» **Requirement**: Go through the following data and transcribe exactly the stretch of lines from the one holding "платье Вареньки, аккуратные белые" to the one holding "Герой замечает пёструю фигуру", both included.

§ §

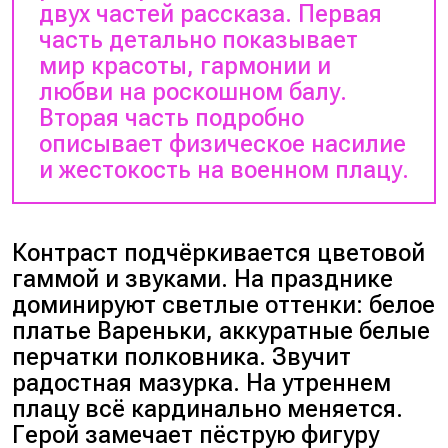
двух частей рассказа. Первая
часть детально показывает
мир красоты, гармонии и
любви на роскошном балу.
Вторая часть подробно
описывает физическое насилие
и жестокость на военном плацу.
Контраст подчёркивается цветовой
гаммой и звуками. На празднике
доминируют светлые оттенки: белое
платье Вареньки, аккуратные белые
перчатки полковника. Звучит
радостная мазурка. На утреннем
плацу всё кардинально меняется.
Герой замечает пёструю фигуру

§ §

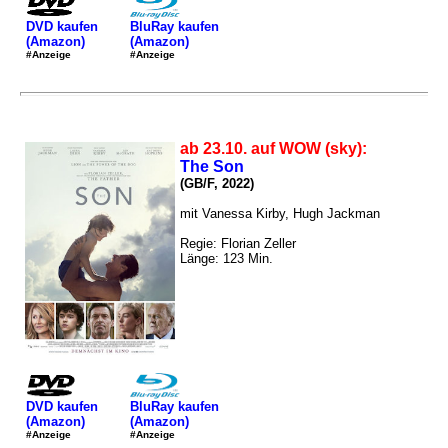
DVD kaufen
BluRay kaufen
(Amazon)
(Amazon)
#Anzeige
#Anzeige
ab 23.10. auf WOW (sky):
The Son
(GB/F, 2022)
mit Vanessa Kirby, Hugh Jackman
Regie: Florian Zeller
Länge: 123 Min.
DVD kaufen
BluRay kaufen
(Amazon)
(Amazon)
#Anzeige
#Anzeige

§ §

» **Solution to this exercise**:
платье Вареньки, аккуратные белые
перчатки полковника. Звучит
радостная мазурка. На утреннем
плацу всё кардинально меняется.
Герой замечает пёструю фигуру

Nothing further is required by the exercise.